Take the entries that follow and return exactly the lines from the one holding "X50770Y-14263D01*" through the one holding "X32214Y-30233D03*", both included. Nothing else is needed.

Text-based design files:
-------

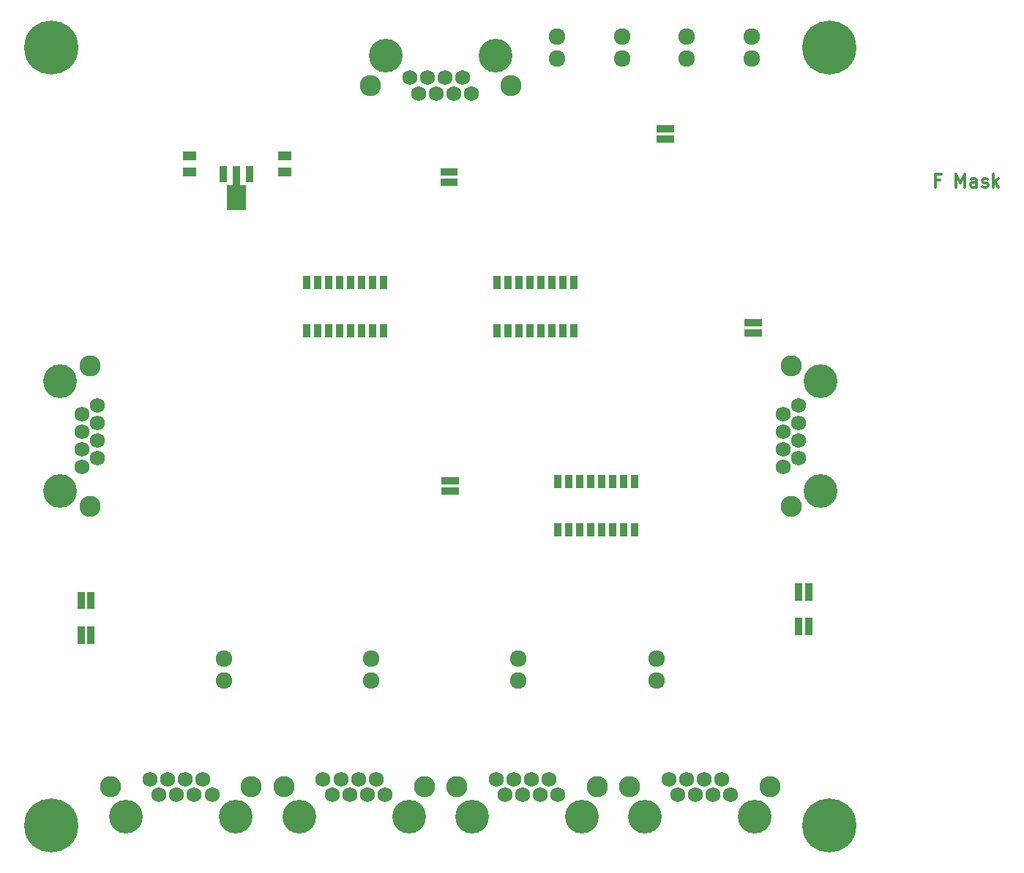
<source format=gts>
G04 (created by PCBNEW (2013-07-07 BZR 4022)-stable) date 9/18/2013 11:59:42*
%MOIN*%
G04 Gerber Fmt 3.4, Leading zero omitted, Abs format*
%FSLAX34Y34*%
G01*
G70*
G90*
G04 APERTURE LIST*
%ADD10C,0.00590551*%
%ADD11C,0.011811*%
%ADD12R,0.019674X0.033474*%
%ADD13R,0.033474X0.019674*%
%ADD14R,0.0348425X0.0598425*%
%ADD15C,0.0758425*%
%ADD16C,0.246063*%
%ADD17R,0.0648425X0.0448425*%
%ADD18C,0.153543*%
%ADD19C,0.0689425*%
%ADD20C,0.0964567*%
%ADD21R,0.0374425X0.0728425*%
%ADD22R,0.0374425X0.0925425*%
%ADD23R,0.0885425X0.118143*%
G04 APERTURE END LIST*
G54D10*
G54D11*
X49111Y-14319D02*
X48914Y-14319D01*
X48914Y-14628D02*
X48914Y-14038D01*
X49195Y-14038D01*
X49870Y-14628D02*
X49870Y-14038D01*
X50067Y-14460D01*
X50264Y-14038D01*
X50264Y-14628D01*
X50798Y-14628D02*
X50798Y-14319D01*
X50770Y-14263D01*
X50714Y-14235D01*
X50601Y-14235D01*
X50545Y-14263D01*
X50798Y-14600D02*
X50742Y-14628D01*
X50601Y-14628D01*
X50545Y-14600D01*
X50517Y-14544D01*
X50517Y-14488D01*
X50545Y-14431D01*
X50601Y-14403D01*
X50742Y-14403D01*
X50798Y-14375D01*
X51051Y-14600D02*
X51107Y-14628D01*
X51220Y-14628D01*
X51276Y-14600D01*
X51304Y-14544D01*
X51304Y-14516D01*
X51276Y-14460D01*
X51220Y-14431D01*
X51136Y-14431D01*
X51079Y-14403D01*
X51051Y-14347D01*
X51051Y-14319D01*
X51079Y-14263D01*
X51136Y-14235D01*
X51220Y-14235D01*
X51276Y-14263D01*
X51557Y-14628D02*
X51557Y-14038D01*
X51614Y-14403D02*
X51782Y-14628D01*
X51782Y-14235D02*
X51557Y-14460D01*
G54D12*
X26476Y-14401D03*
X26673Y-14401D03*
X26870Y-14401D03*
X27067Y-14401D03*
X27067Y-13948D03*
X26870Y-13948D03*
X26673Y-13948D03*
X26476Y-13948D03*
X36319Y-12432D03*
X36516Y-12432D03*
X36713Y-12432D03*
X36910Y-12432D03*
X36910Y-11979D03*
X36713Y-11979D03*
X36516Y-11979D03*
X36319Y-11979D03*
X26515Y-28473D03*
X26712Y-28473D03*
X26909Y-28473D03*
X27106Y-28473D03*
X27106Y-28020D03*
X26909Y-28020D03*
X26712Y-28020D03*
X26515Y-28020D03*
X40905Y-20827D03*
X40708Y-20827D03*
X40511Y-20827D03*
X40314Y-20827D03*
X40314Y-21280D03*
X40511Y-21280D03*
X40708Y-21280D03*
X40905Y-21280D03*
G54D13*
X43141Y-34940D03*
X43141Y-34743D03*
X43141Y-34546D03*
X43141Y-34349D03*
X42688Y-34349D03*
X42688Y-34546D03*
X42688Y-34743D03*
X42688Y-34940D03*
X43141Y-33365D03*
X43141Y-33168D03*
X43141Y-32971D03*
X43141Y-32774D03*
X42688Y-32774D03*
X42688Y-32971D03*
X42688Y-33168D03*
X42688Y-33365D03*
X10008Y-34744D03*
X10008Y-34941D03*
X10008Y-35138D03*
X10008Y-35335D03*
X10461Y-35335D03*
X10461Y-35138D03*
X10461Y-34941D03*
X10461Y-34744D03*
X10008Y-33169D03*
X10008Y-33366D03*
X10008Y-33563D03*
X10008Y-33760D03*
X10461Y-33760D03*
X10461Y-33563D03*
X10461Y-33366D03*
X10461Y-33169D03*
G54D14*
X32458Y-18978D03*
X31958Y-18978D03*
X31458Y-18978D03*
X30958Y-18978D03*
X30458Y-18978D03*
X29958Y-18978D03*
X29458Y-18978D03*
X28958Y-18978D03*
X28958Y-21178D03*
X29458Y-21178D03*
X29958Y-21178D03*
X30458Y-21178D03*
X30958Y-21178D03*
X31458Y-21178D03*
X31958Y-21178D03*
X32458Y-21178D03*
X31714Y-30233D03*
X32214Y-30233D03*
X32714Y-30233D03*
X33214Y-30233D03*
X33714Y-30233D03*
X34214Y-30233D03*
X34714Y-30233D03*
X35214Y-30233D03*
X35214Y-28033D03*
X34714Y-28033D03*
X34214Y-28033D03*
X33714Y-28033D03*
X33214Y-28033D03*
X32714Y-28033D03*
X32214Y-28033D03*
X31714Y-28033D03*
X23797Y-18978D03*
X23297Y-18978D03*
X22797Y-18978D03*
X22297Y-18978D03*
X21797Y-18978D03*
X21297Y-18978D03*
X20797Y-18978D03*
X20297Y-18978D03*
X20297Y-21178D03*
X20797Y-21178D03*
X21297Y-21178D03*
X21797Y-21178D03*
X22297Y-21178D03*
X22797Y-21178D03*
X23297Y-21178D03*
X23797Y-21178D03*
G54D15*
X31692Y-8767D03*
X31692Y-7767D03*
X16535Y-36114D03*
X16535Y-37114D03*
X23228Y-36114D03*
X23228Y-37114D03*
X29921Y-36114D03*
X29921Y-37114D03*
X36220Y-36114D03*
X36220Y-37114D03*
X40551Y-8767D03*
X40551Y-7767D03*
X37598Y-8767D03*
X37598Y-7767D03*
X34645Y-8767D03*
X34645Y-7767D03*
G54D16*
X8661Y-8267D03*
X8661Y-43700D03*
X44094Y-43700D03*
X44094Y-8267D03*
G54D17*
X14960Y-13957D03*
X14960Y-13207D03*
X19291Y-13957D03*
X19291Y-13207D03*
G54D18*
X43700Y-23484D03*
X43700Y-28484D03*
G54D19*
X42700Y-24578D03*
X42000Y-24980D03*
X42700Y-25381D03*
X42000Y-25783D03*
X42700Y-26185D03*
X42000Y-26586D03*
X42700Y-26988D03*
X42000Y-27389D03*
G54D20*
X42350Y-22783D03*
X42350Y-29185D03*
G54D18*
X40688Y-43307D03*
X35688Y-43307D03*
G54D19*
X39594Y-42307D03*
X39192Y-41606D03*
X38791Y-42307D03*
X38389Y-41606D03*
X37988Y-42307D03*
X37586Y-41606D03*
X37185Y-42307D03*
X36783Y-41606D03*
G54D20*
X41389Y-41956D03*
X34988Y-41956D03*
G54D18*
X32814Y-43307D03*
X27814Y-43307D03*
G54D19*
X31720Y-42307D03*
X31318Y-41606D03*
X30917Y-42307D03*
X30515Y-41606D03*
X30114Y-42307D03*
X29712Y-41606D03*
X29311Y-42307D03*
X28909Y-41606D03*
G54D20*
X33515Y-41956D03*
X27114Y-41956D03*
G54D18*
X24940Y-43307D03*
X19940Y-43307D03*
G54D19*
X23846Y-42307D03*
X23444Y-41606D03*
X23043Y-42307D03*
X22641Y-41606D03*
X22240Y-42307D03*
X21838Y-41606D03*
X21437Y-42307D03*
X21035Y-41606D03*
G54D20*
X25641Y-41956D03*
X19240Y-41956D03*
G54D18*
X23877Y-8661D03*
X28877Y-8661D03*
G54D19*
X24972Y-9661D03*
X25374Y-10362D03*
X25775Y-9661D03*
X26177Y-10362D03*
X26578Y-9661D03*
X26980Y-10362D03*
X27381Y-9661D03*
X27783Y-10362D03*
G54D20*
X23177Y-10011D03*
X29578Y-10011D03*
G54D18*
X17066Y-43307D03*
X12066Y-43307D03*
G54D19*
X15972Y-42307D03*
X15570Y-41606D03*
X15169Y-42307D03*
X14767Y-41606D03*
X14366Y-42307D03*
X13964Y-41606D03*
X13562Y-42307D03*
X13161Y-41606D03*
G54D20*
X17767Y-41956D03*
X11366Y-41956D03*
G54D18*
X9055Y-28484D03*
X9055Y-23484D03*
G54D19*
X10055Y-27389D03*
X10755Y-26988D03*
X10055Y-26586D03*
X10755Y-26185D03*
X10055Y-25783D03*
X10755Y-25381D03*
X10055Y-24980D03*
X10755Y-24578D03*
G54D20*
X10405Y-29185D03*
X10405Y-22783D03*
G54D21*
X17677Y-14055D03*
G54D22*
X17086Y-14153D03*
G54D21*
X16495Y-14055D03*
G54D23*
X17086Y-15098D03*
M02*

</source>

-------

## SOLUTION TO THE PROBLEM
X50770Y-14263D01*
X50714Y-14235D01*
X50601Y-14235D01*
X50545Y-14263D01*
X50798Y-14600D02*
X50742Y-14628D01*
X50601Y-14628D01*
X50545Y-14600D01*
X50517Y-14544D01*
X50517Y-14488D01*
X50545Y-14431D01*
X50601Y-14403D01*
X50742Y-14403D01*
X50798Y-14375D01*
X51051Y-14600D02*
X51107Y-14628D01*
X51220Y-14628D01*
X51276Y-14600D01*
X51304Y-14544D01*
X51304Y-14516D01*
X51276Y-14460D01*
X51220Y-14431D01*
X51136Y-14431D01*
X51079Y-14403D01*
X51051Y-14347D01*
X51051Y-14319D01*
X51079Y-14263D01*
X51136Y-14235D01*
X51220Y-14235D01*
X51276Y-14263D01*
X51557Y-14628D02*
X51557Y-14038D01*
X51614Y-14403D02*
X51782Y-14628D01*
X51782Y-14235D02*
X51557Y-14460D01*
G54D12*
X26476Y-14401D03*
X26673Y-14401D03*
X26870Y-14401D03*
X27067Y-14401D03*
X27067Y-13948D03*
X26870Y-13948D03*
X26673Y-13948D03*
X26476Y-13948D03*
X36319Y-12432D03*
X36516Y-12432D03*
X36713Y-12432D03*
X36910Y-12432D03*
X36910Y-11979D03*
X36713Y-11979D03*
X36516Y-11979D03*
X36319Y-11979D03*
X26515Y-28473D03*
X26712Y-28473D03*
X26909Y-28473D03*
X27106Y-28473D03*
X27106Y-28020D03*
X26909Y-28020D03*
X26712Y-28020D03*
X26515Y-28020D03*
X40905Y-20827D03*
X40708Y-20827D03*
X40511Y-20827D03*
X40314Y-20827D03*
X40314Y-21280D03*
X40511Y-21280D03*
X40708Y-21280D03*
X40905Y-21280D03*
G54D13*
X43141Y-34940D03*
X43141Y-34743D03*
X43141Y-34546D03*
X43141Y-34349D03*
X42688Y-34349D03*
X42688Y-34546D03*
X42688Y-34743D03*
X42688Y-34940D03*
X43141Y-33365D03*
X43141Y-33168D03*
X43141Y-32971D03*
X43141Y-32774D03*
X42688Y-32774D03*
X42688Y-32971D03*
X42688Y-33168D03*
X42688Y-33365D03*
X10008Y-34744D03*
X10008Y-34941D03*
X10008Y-35138D03*
X10008Y-35335D03*
X10461Y-35335D03*
X10461Y-35138D03*
X10461Y-34941D03*
X10461Y-34744D03*
X10008Y-33169D03*
X10008Y-33366D03*
X10008Y-33563D03*
X10008Y-33760D03*
X10461Y-33760D03*
X10461Y-33563D03*
X10461Y-33366D03*
X10461Y-33169D03*
G54D14*
X32458Y-18978D03*
X31958Y-18978D03*
X31458Y-18978D03*
X30958Y-18978D03*
X30458Y-18978D03*
X29958Y-18978D03*
X29458Y-18978D03*
X28958Y-18978D03*
X28958Y-21178D03*
X29458Y-21178D03*
X29958Y-21178D03*
X30458Y-21178D03*
X30958Y-21178D03*
X31458Y-21178D03*
X31958Y-21178D03*
X32458Y-21178D03*
X31714Y-30233D03*
X32214Y-30233D03*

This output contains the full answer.